AN AMERICAN AMBULANCE IN YPRES
Personally I think that my sharpest impression of war as a whole came to me, not along the postes de secours or under the guns at all, but at the station place in the once obscure little town of Poperinghe, on the 23d of April, 1915.
That, it will be remembered, was a fateful day. At five o'clock on the afternoon before (everybody was perfectly specific about the hour), there had begun the great movement now known as the Second Battle of Ypres (or of the Yser). The assault had begun with the terrifying surprise of poison-gas; the gas was followed by artillery attacks of a ferocity hitherto unequalled; Ypres had been wiped out in a few hours; the Germans had crossed the Yser. Thus the French and English lines, which were joined, had been abruptly pushed back over a long front. That these were anxious hours for the Allies, Sir John French's report of June 15 (1915) indicates very plainly, I think. But they were far from being idle hours. To-day the whole back country, which for weeks had swarmed with soldiers, was up. For miles around, Allied reserves had been called up from camp or billet; and now they were rushing forward to stiffen the wavering lines and stem the threatening thrust for the coast.
At three o'clock on this afternoon, I stood in Rue d'Ypres, before the railway station in Poperinghe, and watched the new army of England go up.
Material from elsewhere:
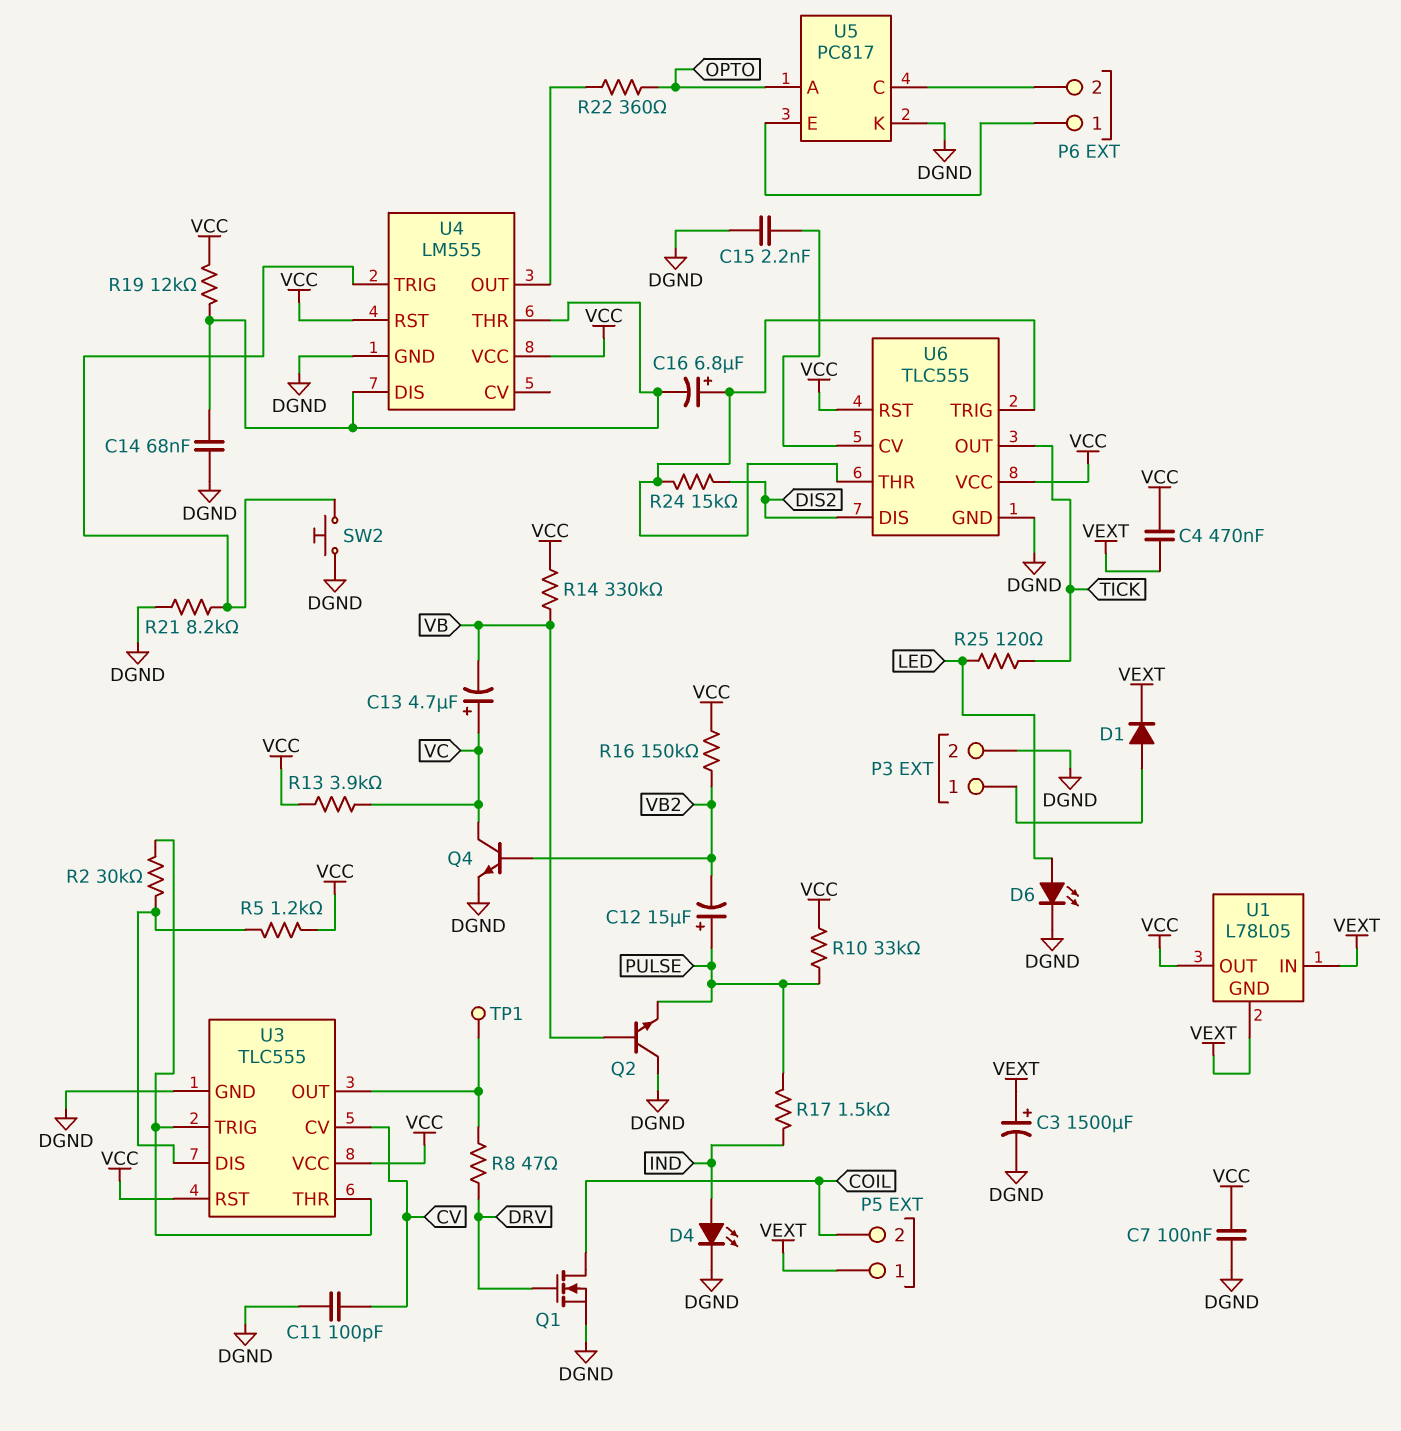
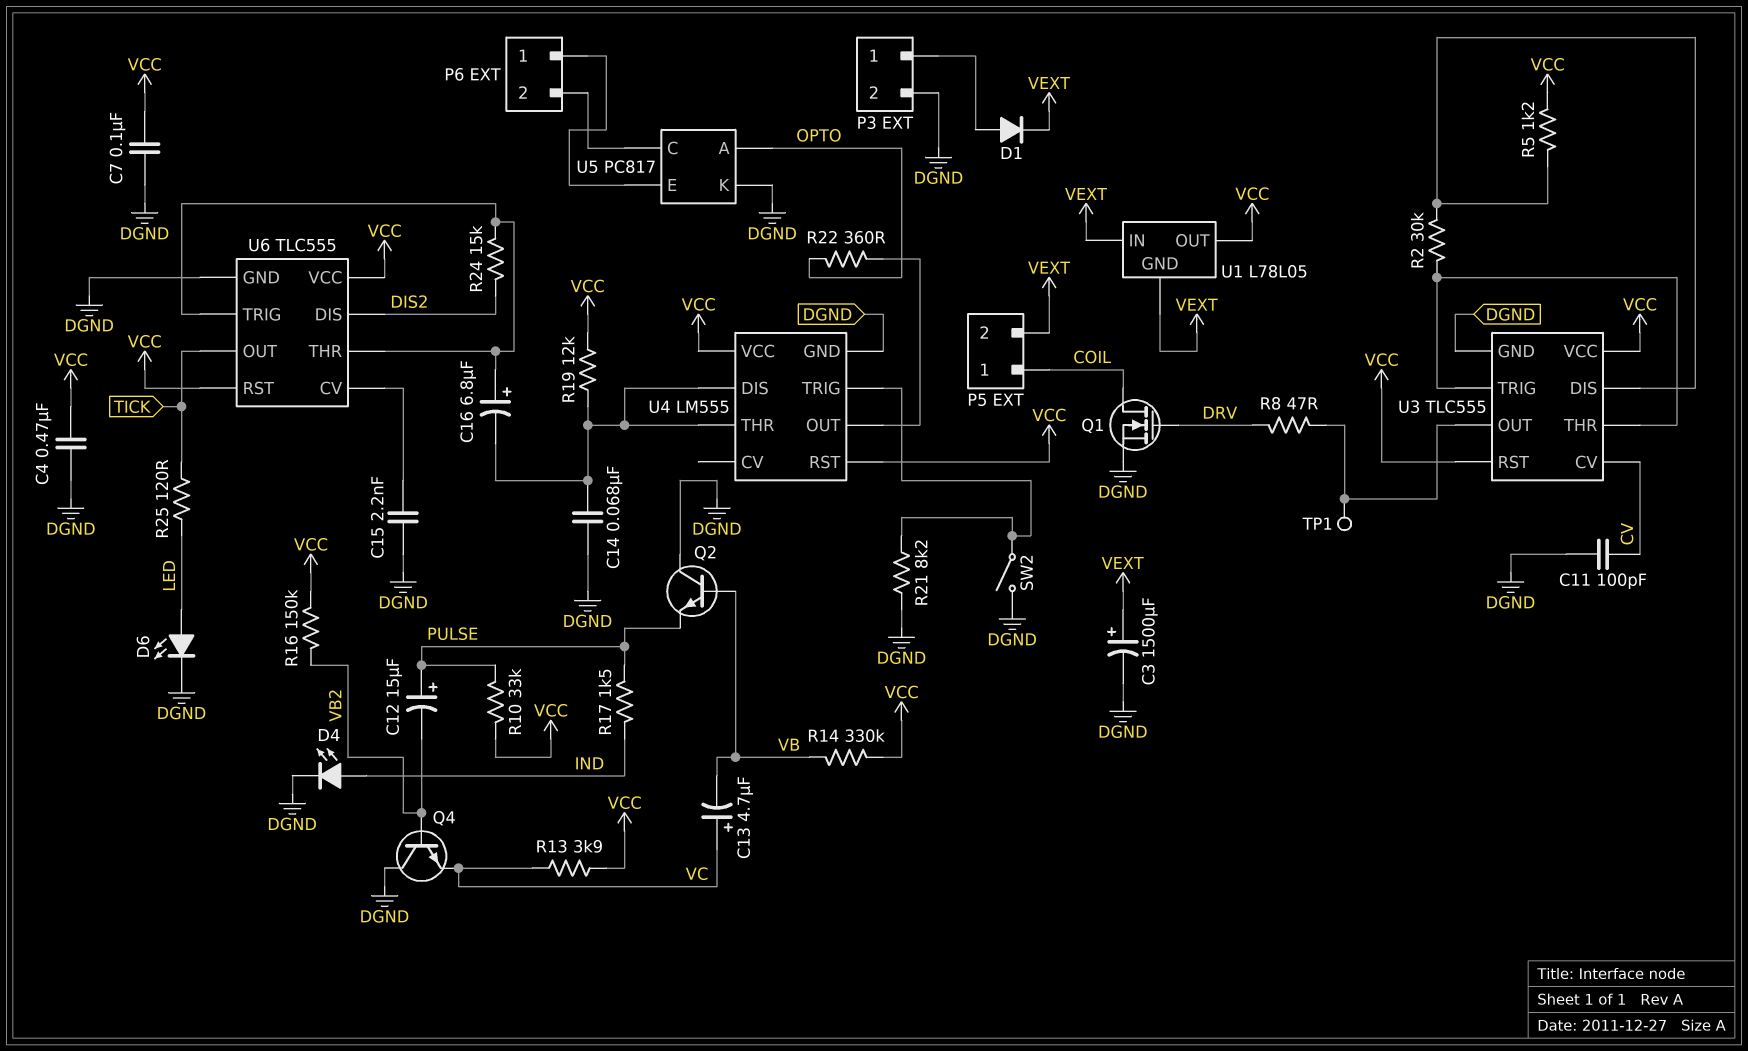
C4: 470nF (VCC, VEXT) -> 470nF (DGND, VCC)
P5 pin 1: VEXT -> COIL
P5 pin 2: COIL -> VEXT
Q4: NPN (B VB2, C VC, E DGND) -> NPN (B VB2, C DGND, E VC)
SW2: button (DGND, U4/TRIG) -> switch (DGND, U4/TRIG)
Thousands and thousands, foot and horse, supply and artillery, gun, caisson, wagon and lorry, the English were going up. All afternoon long, in an unending stream, they tramped and rolled up the Flemish highroad, and, wheeling just before me, dipped and disappeared down a side-street toward "out there." Beautifully equipped and physically attractive—the useless cavalry especially!—sun-tanned and confident, all ready, I am sure, to die without a whimper, they were a most likely and impressive-looking lot. And I suppose that they could have had little more idea of what they were going into than you and I have of the geography of the nether regions.
This was on my left—the English going up. And on my right, the two streams actually touching and mingling, the English were coming back. They did not come as they went, however. They came on their backs, very still and remote; and all that you were likely to see of them now was their muddy boots at the ambulance flap.
Service Sanitaire as we were, I think Section 1 never saw, before or since, such a conglomeration of wounded as we saw that day at Poperinghe. Here was the rail-head and the base; here for the moment were the Red Cross and Royal Army Medical Corps units shelled out of Ypres; here was the nervous centre of all that swarming and sweating back-of-the-front. And here, hour after hour, into and through the night, the slow-moving wagons, English, French, and American, rolling on one another's heels, brought back the bloody harvest.
SOLDIERS MARCHING BY AMERICAN AMBULANCES IN A FLEMISH TOWN
The English, so returning to Poperinghe gare, were very well cared for. By the station wicket a large squad of English stretcher-bearers, directed, I believe by a colonel of the line, was unceasingly and expertly busy. Behind the wicket lay the waiting English train, steam up for Boulogne, enormously long and perfectly sumptuous: a super-train, a hospital Pullman, all swinging white beds and shining nickel. The French, alas, were less lucky that day. Doubtless the unimagined flood of wounded had swamped the generally excellent service; for the moment, at least, there was not only no super-train for the French; there was no train. As for the bunks of the station warehouses, the hôpital d'évacuation, they were of course long since exhausted. Thus it was that wounded tirailleurs and Zouaves and black men from Africa, set down from ambulances, staggered unattended up the station platform, sat and lay anyhow about the concrete and the sand—no flesh-wounded hoppers these, but hard-punished men, not a few of them struck, it was only too manifest, in the seat of their lives. This was a bloody disarray which I never saw elsewhere, and hope never to see again. Here, indeed, there was moaning to be heard, with the hard gasp and hopeless coughing of the asphyxiés. And still, behind this heavy ambulance, rolled another; and another and another and another.